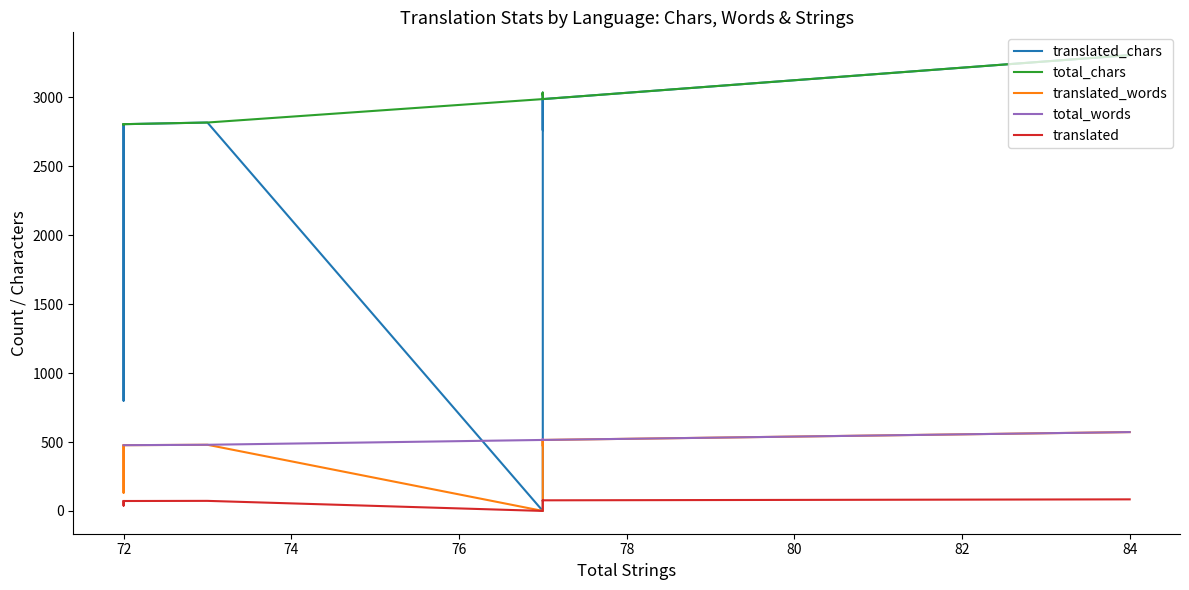

What is the total value across all series at 72?

6634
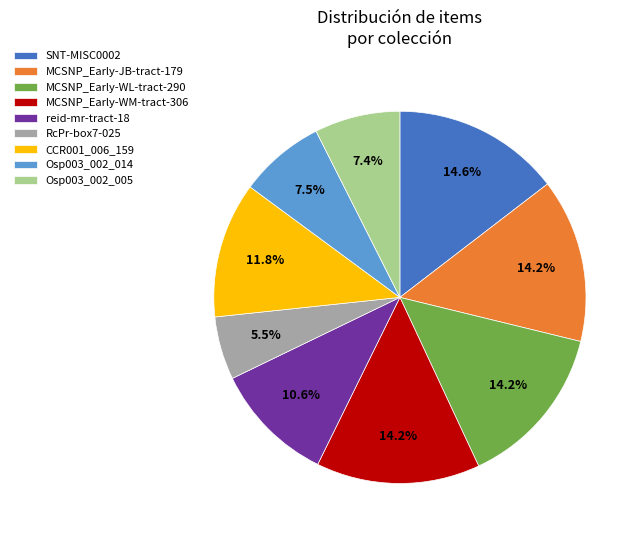

Is there a majority slice in this chart?

No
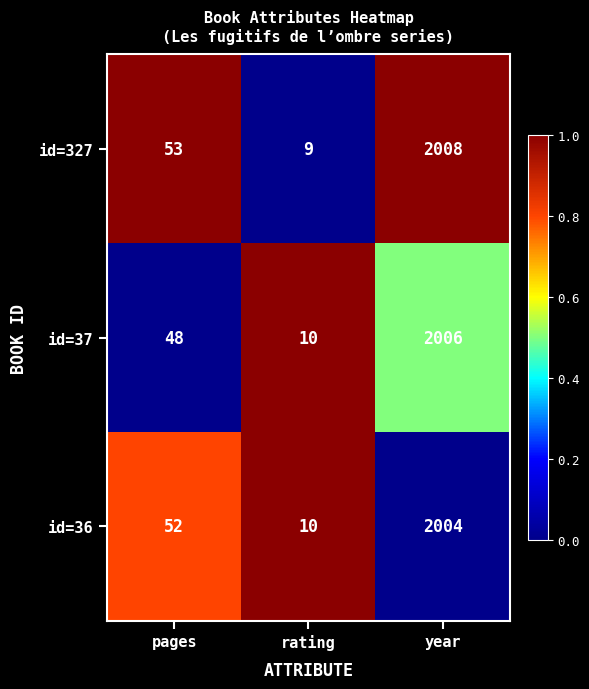

What is the difference between the highest and lowest values at rating?

1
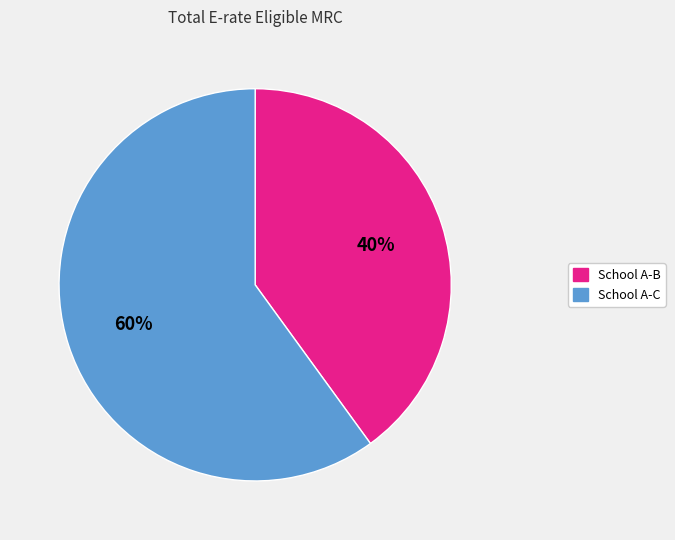

Does any single category account for the majority?

Yes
========
> [WHAT IS EXPECTED]
Retype the lines above word for word, without the pictures.

> [EXPECTED ANSWER]
What is the total value across all series at 72?

6634

Is there a majority slice in this chart?

No

What is the difference between the highest and lowest values at rating?

1

Does any single category account for the majority?

Yes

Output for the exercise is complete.